Trees shift and sag with the hot wind. Brown and yellow leaves fall from high up in the canopy, almost as if they were imitating snow. The heat is surprising, and the only escape from the scorching sun and forceful wind is inside the house. Despite the heavy insulation, inside the house just gets warmer, and then as the day lengthens, it gets warmer inside again.
Ceiling fans continuously rotate as they provide some relief from the perspiration. Dogs have collapsed in a stupor on the floor. Their mouths are open as they pant, and perhaps they are dreaming of shedding their coats for the day?
Double glazed windows are hot to touch, despite them being shaded by a verandah. They would be even worse without the heavy duty stainless steel mesh shutters that filters the strong sunlight. Through the windows we see the plants in the garden beds wilt in the hot afternoon sun.
The previous day was beyond hot. At night the air normally cools to something reasonable. We are surrounded by tall forest, after all. But this particular day was far beyond what would considered to be normal weather. The morning began warmer than I can ever recall, except that this time the hot wind was also driven by a strong wind which blowing furnace like air from the arid centre of this hot continent.
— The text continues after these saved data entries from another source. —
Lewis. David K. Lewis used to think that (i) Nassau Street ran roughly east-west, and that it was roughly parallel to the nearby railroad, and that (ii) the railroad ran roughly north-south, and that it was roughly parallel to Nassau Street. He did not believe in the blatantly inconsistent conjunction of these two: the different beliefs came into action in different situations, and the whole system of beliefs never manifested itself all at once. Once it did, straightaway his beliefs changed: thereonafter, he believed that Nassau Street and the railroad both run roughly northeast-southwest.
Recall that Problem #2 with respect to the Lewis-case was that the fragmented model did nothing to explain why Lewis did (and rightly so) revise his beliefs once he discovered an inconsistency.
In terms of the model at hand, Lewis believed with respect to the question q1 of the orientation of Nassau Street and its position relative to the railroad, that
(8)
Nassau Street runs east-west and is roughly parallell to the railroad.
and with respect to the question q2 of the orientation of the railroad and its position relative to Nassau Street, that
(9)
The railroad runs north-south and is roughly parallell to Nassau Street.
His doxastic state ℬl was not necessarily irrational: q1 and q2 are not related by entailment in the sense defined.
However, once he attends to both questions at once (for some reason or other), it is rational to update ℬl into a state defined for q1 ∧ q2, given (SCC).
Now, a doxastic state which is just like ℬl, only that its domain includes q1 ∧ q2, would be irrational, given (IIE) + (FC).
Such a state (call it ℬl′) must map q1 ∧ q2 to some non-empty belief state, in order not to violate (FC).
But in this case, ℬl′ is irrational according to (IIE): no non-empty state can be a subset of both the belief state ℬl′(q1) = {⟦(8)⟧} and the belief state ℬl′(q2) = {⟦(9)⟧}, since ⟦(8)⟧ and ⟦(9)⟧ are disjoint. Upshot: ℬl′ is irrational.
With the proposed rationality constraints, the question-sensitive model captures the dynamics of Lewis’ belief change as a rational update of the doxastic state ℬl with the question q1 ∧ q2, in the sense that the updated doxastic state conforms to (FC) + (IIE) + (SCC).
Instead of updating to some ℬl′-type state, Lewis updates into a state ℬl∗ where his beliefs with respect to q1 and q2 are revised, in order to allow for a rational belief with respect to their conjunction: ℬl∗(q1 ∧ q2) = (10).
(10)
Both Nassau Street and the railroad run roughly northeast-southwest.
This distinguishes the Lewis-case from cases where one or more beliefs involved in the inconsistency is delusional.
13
With nothing better to do, we went to the local cafe for a coffee and a feed for breakfast. It was quiet there, and the roads were also quiet. People were tense. It wasn’t the heat that had people on edge, in fact we deal with hot days all of the time down here. No, it was the similarity to the extreme weather that occurred on Black Saturday, or the 7th February 2009. There was so much widespread destruction and loss of life due to wildfires that day. And here we were with the same conditions all over again, as it was both extremely hot and very windy.
On that sort of day, there is not much chance of stopping a fire once it gets started. During the day you try to get on with your life, but the heat saps energy, and the need to routinely check the updates on local fires in the area, simply leaves you with a background level of mild anxiety.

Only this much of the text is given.